**PAGE**
# How to clean a log cabin



## Suzie Kepes (Jul 16, 2009)

We have a family camp,the log cabin has turned black over the years and needs to be cleaned and oiled. How do I get the logs too look natural again?:wink:


----------



## joan smith (Jul 15, 2009)

Hi! another log home owner. Go to perma-***** webpage, they help me with mine very knowledgable over the phone help as well everything from stripping to carpenter bee spraying If this home is too black to benefit from their log washes they also make strippers but in the past I have used bleach mixed with water (about 1 part bleach to 4 parts water) spray on, wait till it works and rinse well, let dry well (couple dry days) then use a borate mixed with glycol to treat the wood (perma ***** sells one ) wait about a week for the borate to throughly penetrate, then stain. Perma-***** will send you all the info you will need for free. Just get on their mailing list. I use ortho-klor to spray for carpenter bees you can pick this up at lowes (now called home defense I think)Spray in the srping and after heavy rains throughout season.


----------



## md2lgyk (Jan 6, 2009)

There's a relatively new process to clean the logs. It's called corn cob blasting. Basically the same as sandblasting but using ground-up corn cobs instead. That's what I intend to do in a few weeks on my log home. It can be a DIY process, but here's one company that does it in my area:

www.seedirtrun.com


----------



## Spencer12 (Jul 18, 2009)

Suzie Kepes said:


> We have a family camp,the log cabin has turned black over the years and needs to be cleaned and oiled. How do I get the logs too look natural again?:wink:


Use a TSP and Bleach mix. TSP can be found at your local hardware store. One Table spoon of TSP to one gallon of bleach. Spray on with power washer. This will help clean any stains and kill any mold on the wood. Most black spots are mold and not dirt. So you need to kill it first. Let dry and spray off any residue and than re-stain...


----------



## Termite (Apr 13, 2008)

Spencer12 said:


> Use a TSP and Bleach mix. TSP can be found at your local hardware store. One Table spoon of TSP to one gallon of bleach. Spray on with power washer. This will help clean any stains and kill any mold on the wood. Most black spots are mold and not dirt. So you need to kill it first. Let dry and spray off any residue and than re-stain...


The TSP is a good plan, but using non-diluted bleach will cause nothing but damage. If you have a means of diluting it in the aforementioned power washer that would work, or apply it with a sprayer (diluted) and scrub it.


----------

**GIVEN INSTRUCTION**
In the thread on cleaning a log cabin, what replaces sand in corn cob blasting? The lines after this thread aren't needed for anything here.

**DATASET CONTENT**
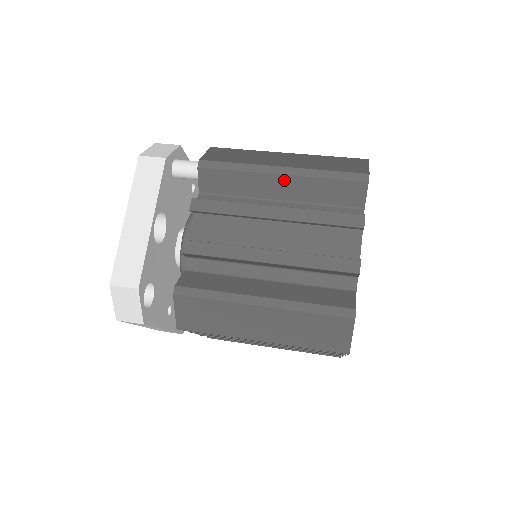
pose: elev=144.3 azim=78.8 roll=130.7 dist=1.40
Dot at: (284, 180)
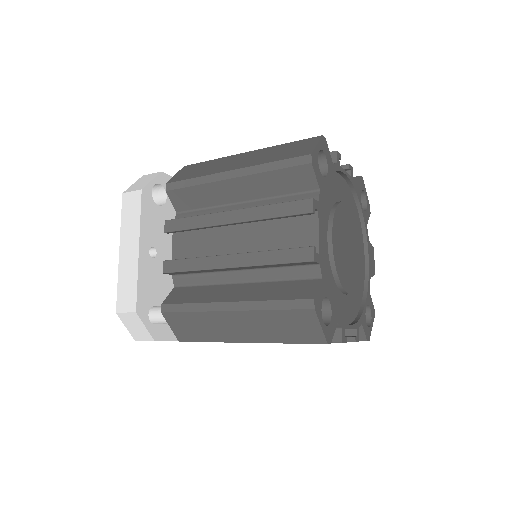
Dot at: occluded
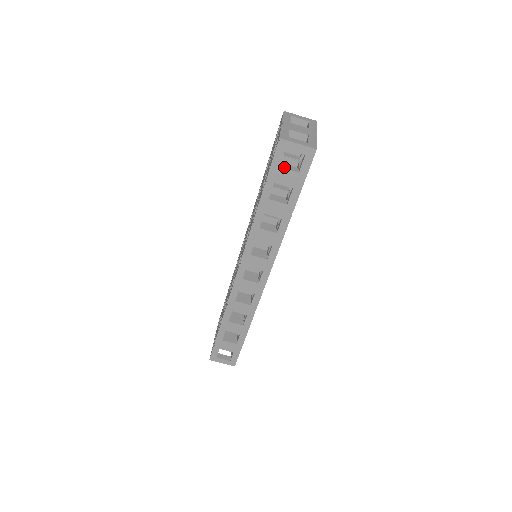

**RESULT OF THIS TASK**
Ground-up corn cobs.